You want to put a low-pass filter on any ADC input (except the very high-speed types which are being used to acquire very high-speed signals). 60 Hz pickup is not the only source of noise you have to worry about. Line noise from nearby motors is another, not to mention radio stations and such. The reason you have to worry about such high-frequency sources is that any transistor junctions can act as rectifiers, and even radio signals can occasionally show up on low-frequency ADCs due to this effect. The less often you sample the signal the more important this is.
Input filters can be thought of as dealing with two different sources of "noise". The first is aspects of the original signal which are simply beyond the Nyquist limit, and in this role is referred to as an antialiasing filter.
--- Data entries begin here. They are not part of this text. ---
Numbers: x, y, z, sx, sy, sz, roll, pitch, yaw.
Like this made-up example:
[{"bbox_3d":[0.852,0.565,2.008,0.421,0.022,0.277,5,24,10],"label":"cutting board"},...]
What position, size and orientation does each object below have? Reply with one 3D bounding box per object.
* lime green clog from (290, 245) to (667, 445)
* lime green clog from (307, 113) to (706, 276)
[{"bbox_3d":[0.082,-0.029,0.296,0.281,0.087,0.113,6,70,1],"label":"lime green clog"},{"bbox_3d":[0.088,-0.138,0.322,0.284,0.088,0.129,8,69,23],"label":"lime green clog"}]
The second is injected noise which is beyond the abilities of the circuit handling it. In this aspect, it's particularly important to provide filters at the point where the external signal, such as the inputs from a temperature sensor, enter the electronics. This applies to signal conditioning amplifiers especially.
So there are really two filters to think about - system input and ADC input. The system input filters should be capable of rejecting very high frequencies - think ceramic capacitors with fairly low values. The ADC filters don't necessarily need to be separate from the signal-conditioning opamps - you can incorporate them into the gain stage, usually with just a single capacitor added across the gain-setting feedback resistor.
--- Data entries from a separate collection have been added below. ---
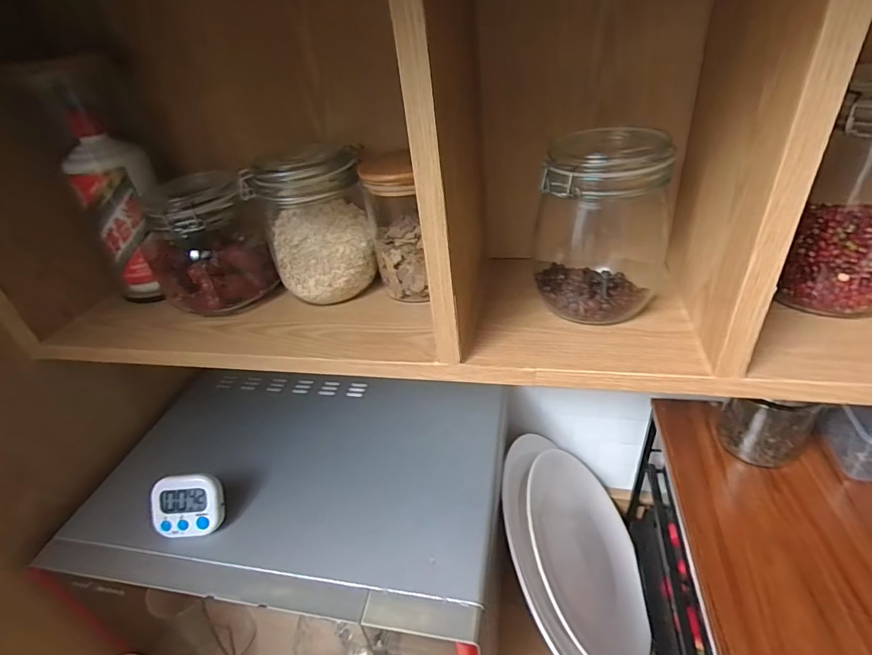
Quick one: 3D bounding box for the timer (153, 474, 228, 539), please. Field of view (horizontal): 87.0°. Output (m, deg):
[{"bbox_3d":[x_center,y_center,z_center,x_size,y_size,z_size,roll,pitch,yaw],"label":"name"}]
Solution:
[{"bbox_3d":[-0.242,0.173,0.451,0.063,0.058,0.019,-4,1,-5],"label":"timer"}]

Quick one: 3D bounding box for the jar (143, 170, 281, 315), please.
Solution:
[{"bbox_3d":[-0.232,-0.087,0.466,0.104,0.105,0.120,-28,39,-26],"label":"jar"}]

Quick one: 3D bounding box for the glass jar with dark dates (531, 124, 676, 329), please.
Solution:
[{"bbox_3d":[0.138,-0.085,0.381,0.097,0.141,0.100,8,37,22],"label":"glass jar with dark dates"}]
Of course, you don't want to over-filter the signal and lose information, so you need to pay a little attention to exactly what frequencies are important to you. Another possibility is to sample your signal at a higher rate than you first think you need, and then perform a lowpass filter in software. This is not necessarily a big deal, since a simple running average will make the equivalent of a single RC section. I notice you've done exactly this. What you don't realize is that in order to get a lower filter frequency you have to perform the running average over a longer string of data. You might try playing around with this. Note that this can be computationally efficient, but at the cost of increased intermediate storage. That is, if you allocate a section of memory to your raw data, you can keep a variable as the running total with the new data being added on a sample-by-sample basis at the same time that the oldest data is subtracted from the total. After the cycling through enough samples the total will have flushed out all the invalid sample data, and you're good after that.